Le document s’inscrit également dans la dynamique des grands projets industriels algériens en cours : développement du gisement de fer de Gara Djebilet, exploitation du phosphate à Tébessa, projet zinc-plomb d’Amizour. La CAPC y ajoute une dimension inédite : valoriser non plus uniquement les ressources du sous-sol, mais celles du ciel.
Les freins identifiés : trois défis à surmonter
La CAPC ne minimise pas les obstacles. Le document en recense trois principaux :
- Le climat : Les températures extrêmes du désert imposent des solutions de refroidissement spécifiques : refroidissement adiabatique par évaporation ou infrastructures semi-enterrées. Un surcoût technique à intégrer dès la conception.
- Le coût du financement : c’est l’obstacle le plus significatif. Le taux d’actualisation appliqué en Algérie atteint 7,5 %, contre 4,25 % aux Émirats arabes unis — un écart de 76,5 % qui renchérit le LCoE de 71 % par rapport aux hubs concurrents. La CAPC préconise un alignement des conditions de financement sur les standards internationaux pour restaurer la compétitivité globale.
- Le déficit de compétences : si l’Algérie dispose d’un vivier d’ingénieurs, la spécialisation dans les infrastructures de centres de données demeure embryonnaire.
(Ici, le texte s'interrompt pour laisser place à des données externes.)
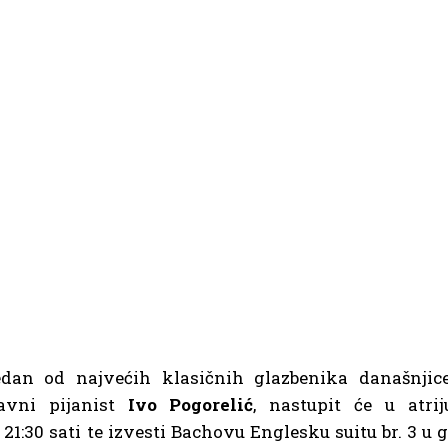
dan od najvećih klasičnih glazbenika današnjice
lavni pijanist
Ivo Pogorelić
, nastupit će u atrij
21:30 sati te izvesti Bachovu Englesku suitu br. 3 u g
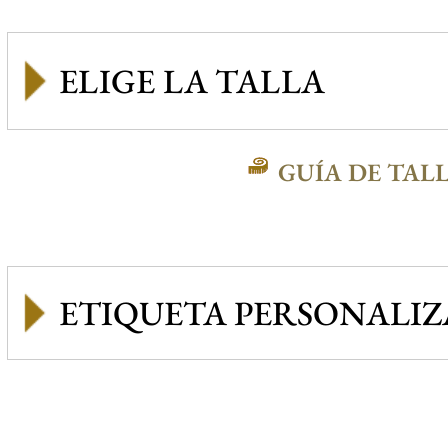
GUÍA DE TAL
ETIQUETA PERSONALI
Une montée en compétences ciblée serait indispensable à la mise en œuvre du projet.
Un signal adressé à l’État autant qu’aux investisseurs
Au-delà de son argumentaire économique, ce document porte un message politique clair : les blocages identifiés — taux de financement élevés, mix énergétique encore dominé par le gaz, manque de formation spécialisée — ne sont pas propres aux fermes GPU. Ils pèsent sur l’ensemble des ambitions industrielles du pays.
En choisissant de les nommer explicitement, la CAPC interpelle directement les pouvoirs publics algériens, les invitant à engager des réformes structurelles capables de transformer un potentiel reconnu en avantage compétitif réel sur la scène mondiale. L’Algérie dispose des ressources naturelles pour devenir un acteur de référence dans l’infrastructure numérique mondiale. La question n’est plus de savoir si le projet est faisable — il l’est techniquement — mais si les conditions institutionnelles et financières seront réunies pour le concrétiser.